Cabral sailed north along the coast to a protected harbor he named Porto Segua (Safe Port). Suppressing his belief that he was trespassing on lands reserved for Spain, he stuck a wooden cross in the earth and carved on it the arms of Portugal. As it was Sunday, he celebrated Mass and handed out little tin crosses to the natives. 7The following day Mestre João aligned the sun with his astrolabe to determine their latitude. His measurement of 17 degrees south was off by only a half degree. In his report to the king (unpublished for five centuries), the physician included drawings of the Southern Cross and adjacent constellations. Brazil had been discovered.

João shared his observations with Gaspar. Expert in nautical matters, the two conversos judged it a new continent. Cabral was not so sure: “We remained in ignorance,” he wrote, “whether it was an island or a mainland, though we are inclined to the latter opinion.” In a rush to get back on course, after five days he headed for southern Africa. His intention was to sail in the wake of da Gama, circumvent the continent, and proceed up the coast until he caught the trade winds to India. A simple plan, but owing to heavy storms and the poor skills of his captains, six ships were lost rounding Africa, and Cabral arrived in India with half his original fleet.
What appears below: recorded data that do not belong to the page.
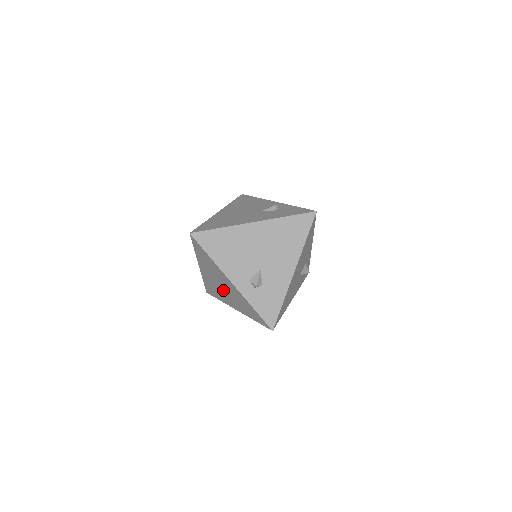
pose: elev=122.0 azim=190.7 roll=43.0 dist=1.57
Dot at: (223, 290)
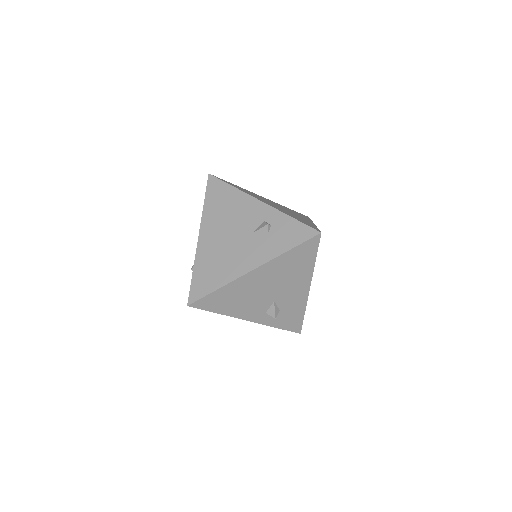
Dot at: occluded
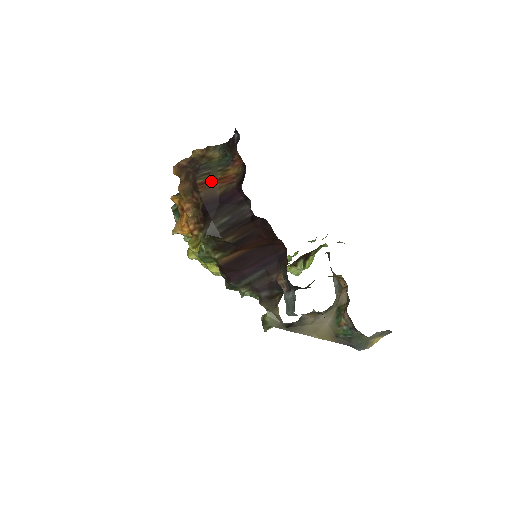
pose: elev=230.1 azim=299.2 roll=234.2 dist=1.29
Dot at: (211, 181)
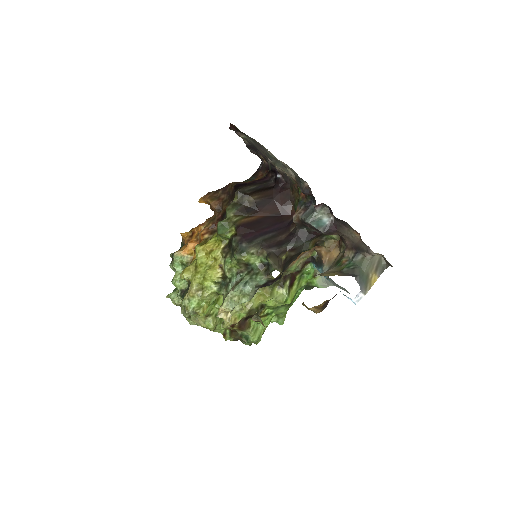
Dot at: occluded
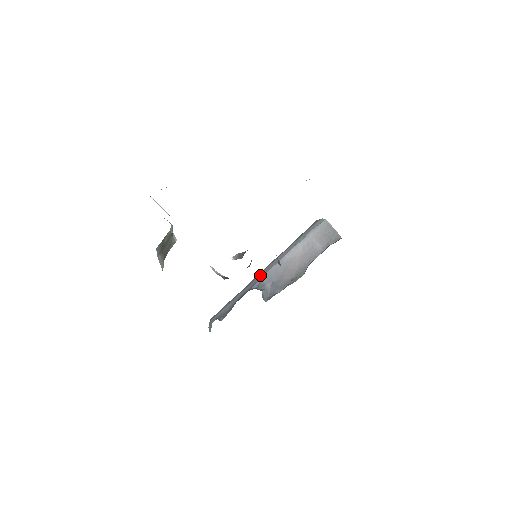
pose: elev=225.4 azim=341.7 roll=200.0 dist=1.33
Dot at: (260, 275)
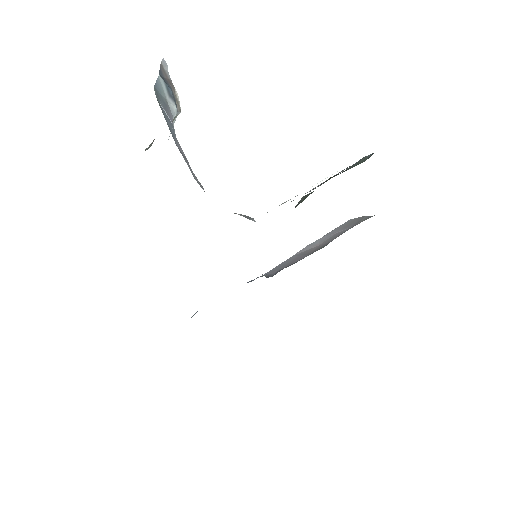
Dot at: occluded
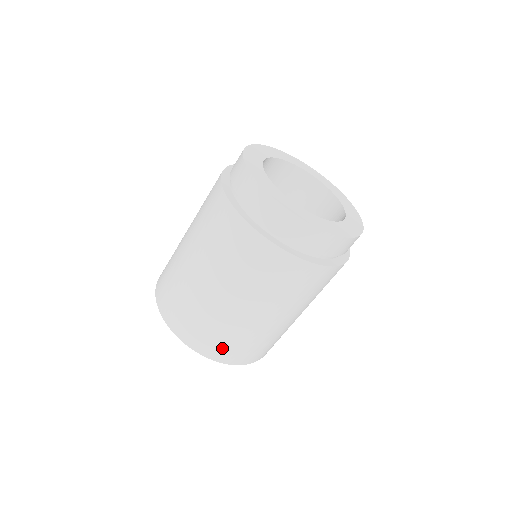
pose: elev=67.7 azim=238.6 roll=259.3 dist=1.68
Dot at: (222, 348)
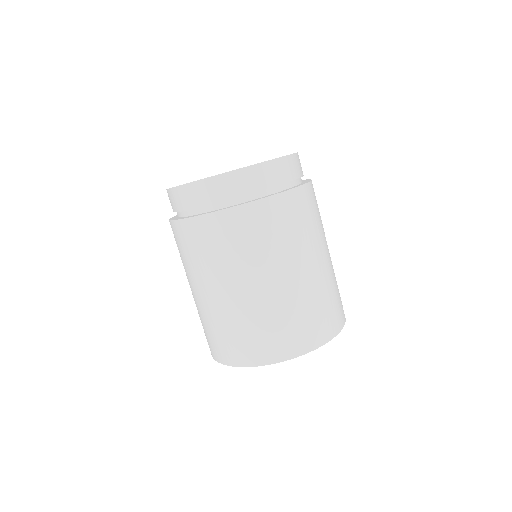
Dot at: (280, 341)
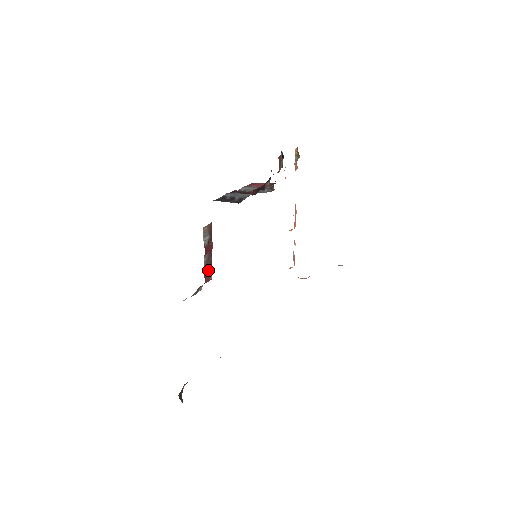
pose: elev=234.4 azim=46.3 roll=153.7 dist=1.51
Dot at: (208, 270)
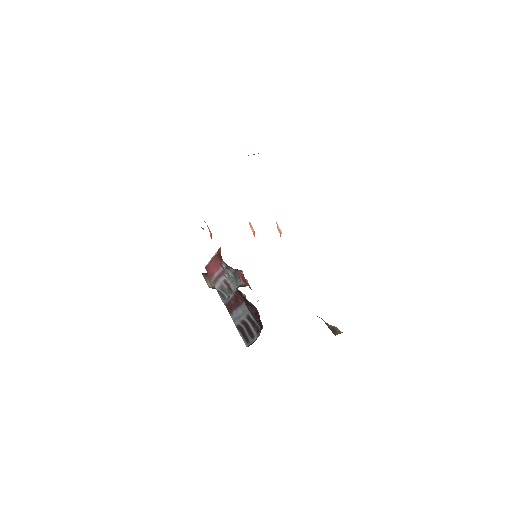
Dot at: occluded
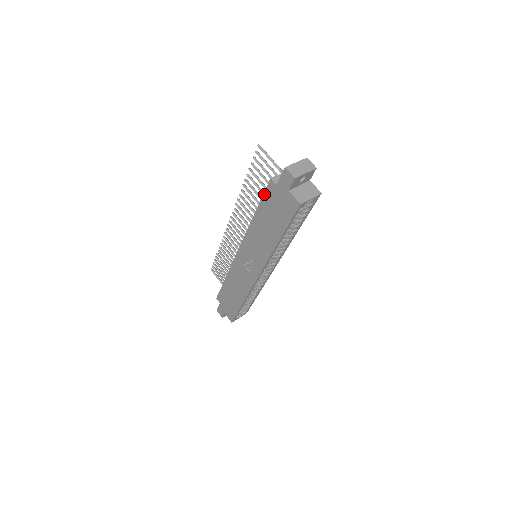
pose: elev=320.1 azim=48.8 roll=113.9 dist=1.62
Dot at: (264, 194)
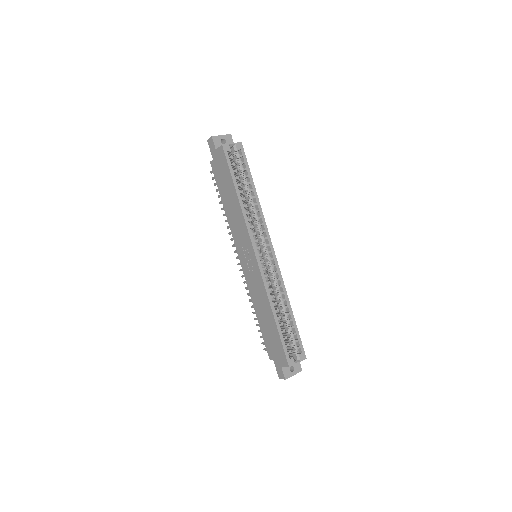
Dot at: (215, 179)
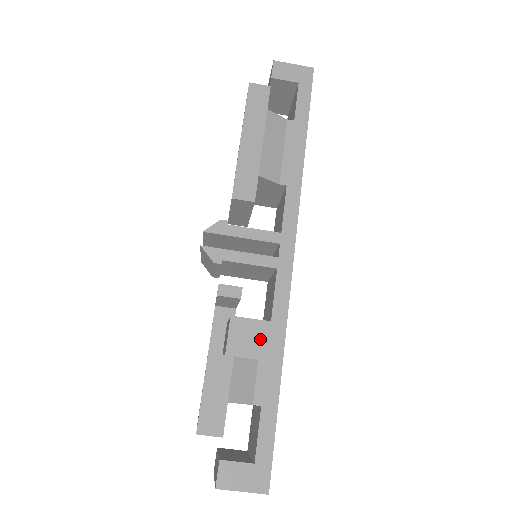
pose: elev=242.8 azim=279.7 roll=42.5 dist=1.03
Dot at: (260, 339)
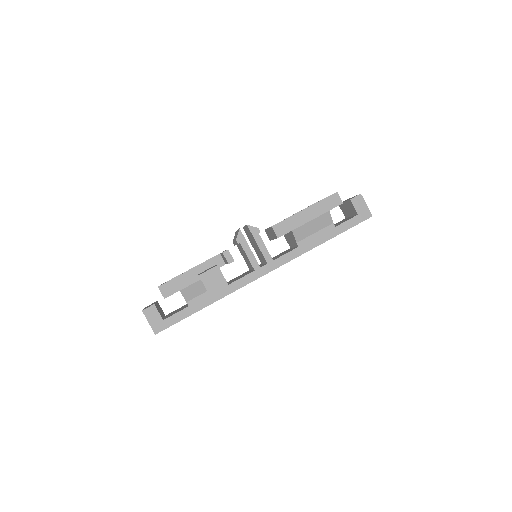
Dot at: (217, 285)
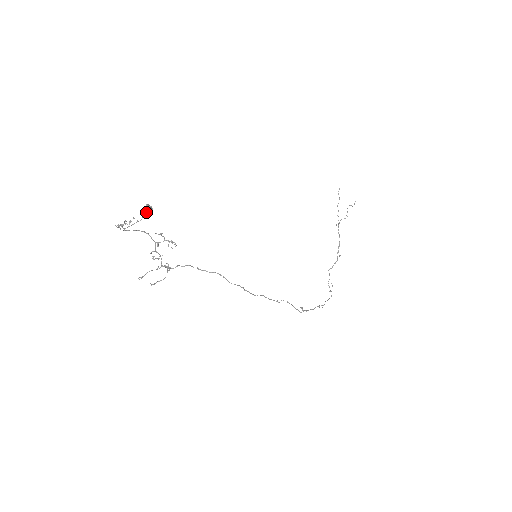
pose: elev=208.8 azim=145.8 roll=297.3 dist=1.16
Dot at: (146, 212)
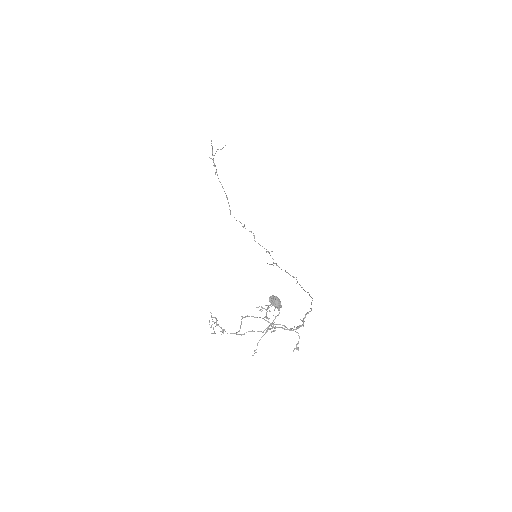
Dot at: occluded
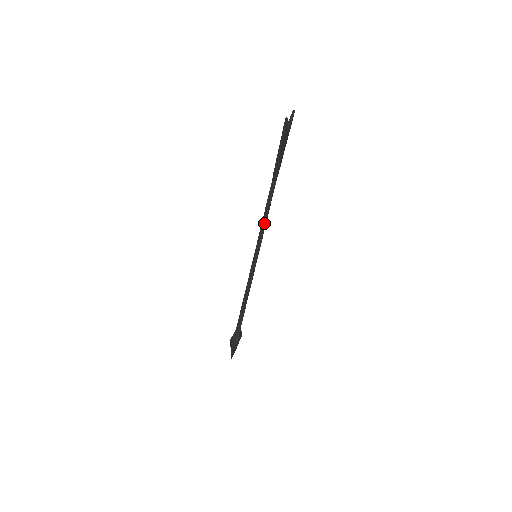
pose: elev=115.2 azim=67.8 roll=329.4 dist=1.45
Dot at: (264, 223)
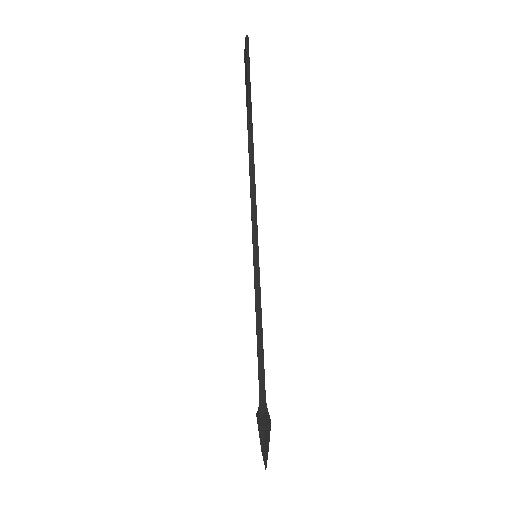
Dot at: (254, 198)
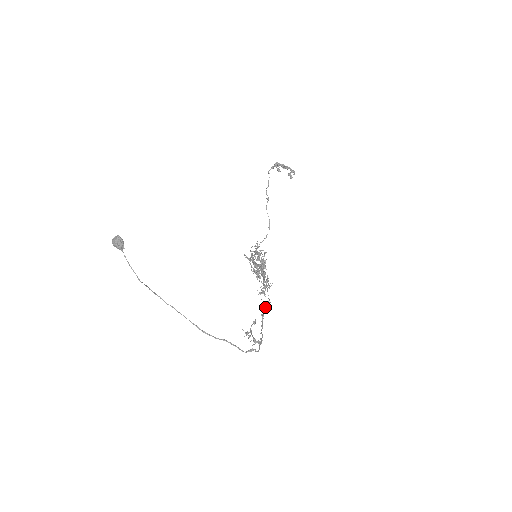
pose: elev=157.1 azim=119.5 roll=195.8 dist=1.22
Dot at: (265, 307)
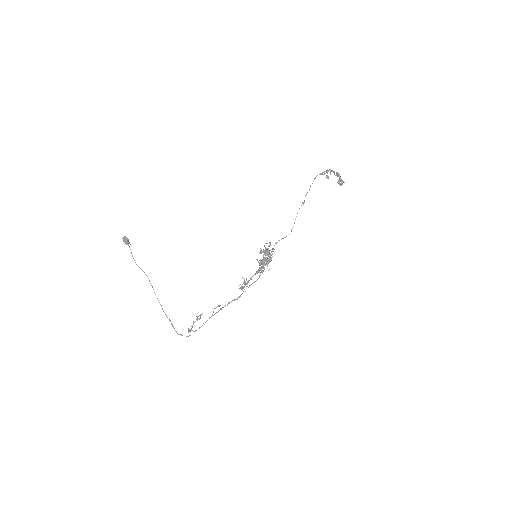
Dot at: (230, 302)
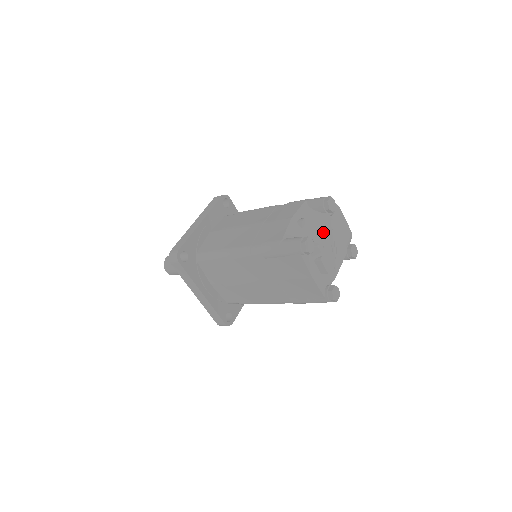
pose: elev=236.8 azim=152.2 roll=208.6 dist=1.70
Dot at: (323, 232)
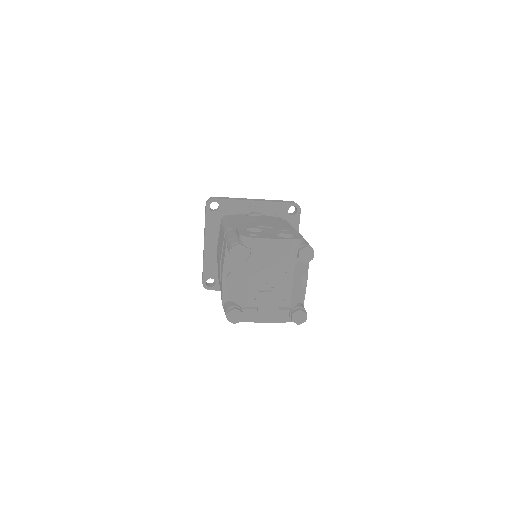
Dot at: (246, 286)
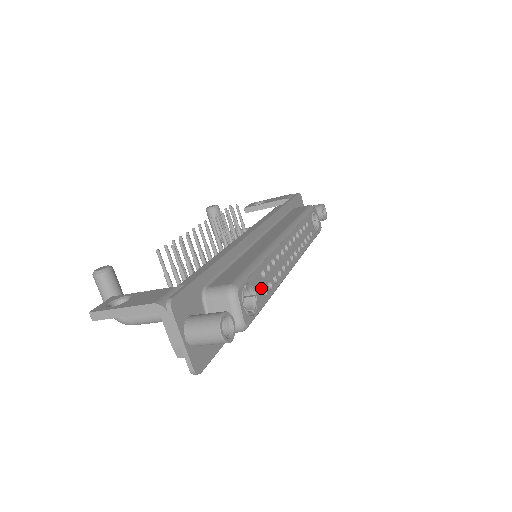
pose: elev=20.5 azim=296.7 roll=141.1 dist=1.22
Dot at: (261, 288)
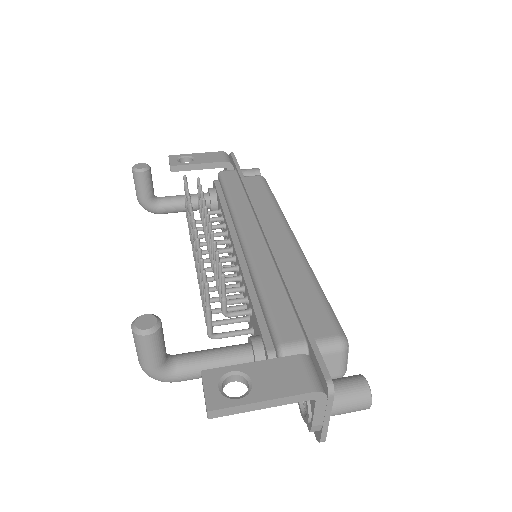
Dot at: occluded
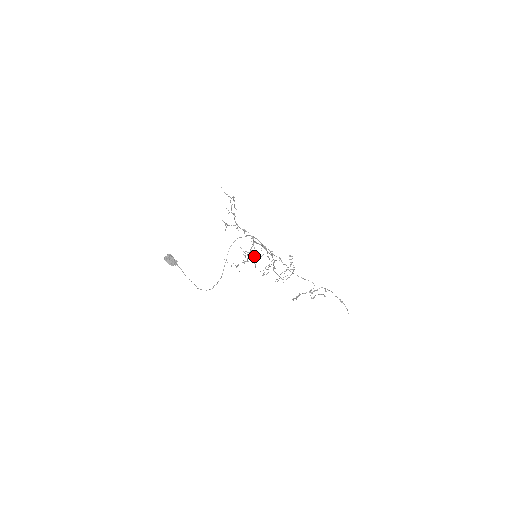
This time around, the Hindu Rajah Samorin, pleased by the foreigners’ more generous offerings, greeted the Portuguese warmly. For a while all went well—too well, according to competing Muslim merchants. Cabral was given a warehouse to store his trade goods and nearby quarters for his men. But the Muslim merchants gathered a mob to attack the crew’s quarters and loot the warehouse, killing many sailors and forcing the rest to retreat to their ships.

When informed of the action, Samorin did nothing. Gaspar, who had commanded Samorin’s navy, advised swift retribution. Heeding his pilot’s counsel, Cabral

ordered ten Moorish ships in the port to be taken and all the people in the said ships to be killed. Thus we slew 500 and captured 20 or 30 hiding in the holds of the ships…One ship had three elephants which we killed and ate; we unloaded and burned the ships; and the following day we bombarded the city, so that we slew an endless number of people and did much damage. 8

As evident from the notary’s account, the temperament of the explorer was little different from that of a conquistador. If peaceful means did not bring the desired result, terror was the alternative. Cabral, having journeyed thousands of miles for spices, silks, and jewels, was not to be put off by recalcitrant rulers or angry locals—and when his men were hungry, elephant meat would do. After Calicut’s devastation, Gaspar recommended they head south to Cochin, whose ruler hated Samorin. With the renegade Jew smoothing the way, the rival rajah and Cabral concluded a trade treaty that laid the foundation of Portuguese rule in India. On a palm leaf, inscribed with an iron pen, Cochin’s ruler wrote King Manuel: “My country is rich in cinnamon, cloves, ginger and pepper. That which I ask of you in exchange is gold, silver, corals and scarlet cloth.” 9Cabral departed with the holds of his ships loaded with pepper, cinnamon, fine cottons, silks, and perfumes. 10

Homeward bound, Cabral stopped off at Cape Verde to take on provisions. A chance encounter there with a Portuguese fleet on another voyage of discovery resulted in Gaspar’s meeting an Italian explorer whose name would become synonymous with the continent to which Gaspar directed him.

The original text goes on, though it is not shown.